Day 6: Glass House Mountains to Moreton Island
Make an early start this morning and climb to the top of Mount Ngungun to watch the sunrise. The walk takes 20-30 minutes and you’ll need a torch, but the spectacular views over the Glass House Mountains will be worth it. Then it’s back in the car for the one-hour drive to Brisbane’s Holt Street Wharf to take the ferry to Moreton Island. Spend the day swimming, stand-up paddleboarding, fishing, surfing or just working on your tan. Splash out and stay at Tangalooma Island Resort, a beachfront property on the western side of the island. Every day at sunset, a pod of wild bottlenose dolphins comes into the bay in front of the resort where you can wade out into the water and hand-feed them. After dark, take the illuminated glass-bottom boat tour that cruises above the famous Tangalooma wrecks.
Day 7: Moreton Island
Today, try a scuba dive to see those wrecks up close. Between 1963 and 1984, 15 vessels were scuttled just off Moreton Island to provide a safe anchorage. Over the years they have formed a thriving coral reef, home to more than 100 species of fish and the occasional dolphin, wobbegong or dugong. It’s a shore dive, so you’ll enter the water straight from the beach, and the diving is suitable for everyone from beginners to experts. Head for the huge sand dunes in the centre of the island. The dunes stand up to 280 metres (919 feet) high with steep sides – perfect for sand tobogganing. Sit or lie on a thin, waxed board and zip down the dunes at speeds of up to 40 kilometres per hour (25 miles per hour). You’ll scream, you’ll laugh, you’ll be brushing sand out of your hair for weeks.
Day 8: Moreton Island to Brisbane
After a quick morning swim, jump on the 8.30am ferry back to Brisbane. Today, you’ll be exploring the vibrant Queensland capital. It’s a hub of creativity, with world-class galleries like GOMA, innovative architecture and an emerging local arts scene that pushes the boundaries. There are great restaurants, plenty of live music, a buzzing late-night scene and a thriving cafe culture that rivals Melbourne. One of the best ways to see the city is from the water, so hire a kayak from Riverlife and take a leisurely paddle along the Brisbane River. Or you can see the city from above with Story Bridge Adventure Climb.

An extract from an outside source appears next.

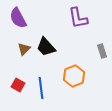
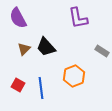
gray rectangle: rotated 40 degrees counterclockwise
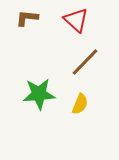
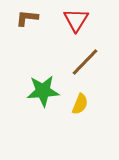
red triangle: rotated 20 degrees clockwise
green star: moved 4 px right, 3 px up
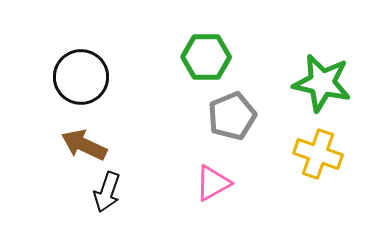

You can even abseil more than 30 metres (about 100 feet) down from the bridge.
Fortitude Valley is Australia’s first dedicated entertainment precinct, so that’s where you’re going to want to stay. Check in to Bunk Brisbane (a hostel with private and dorm rooms) and you’ll be just a short walk from the city’s best nightlife. Grab dinner at Jonny’s Pizzeria, a disco-themed Italian restaurant in a laneway, serving up cheap pizzas until midnight. There might even be some dancing.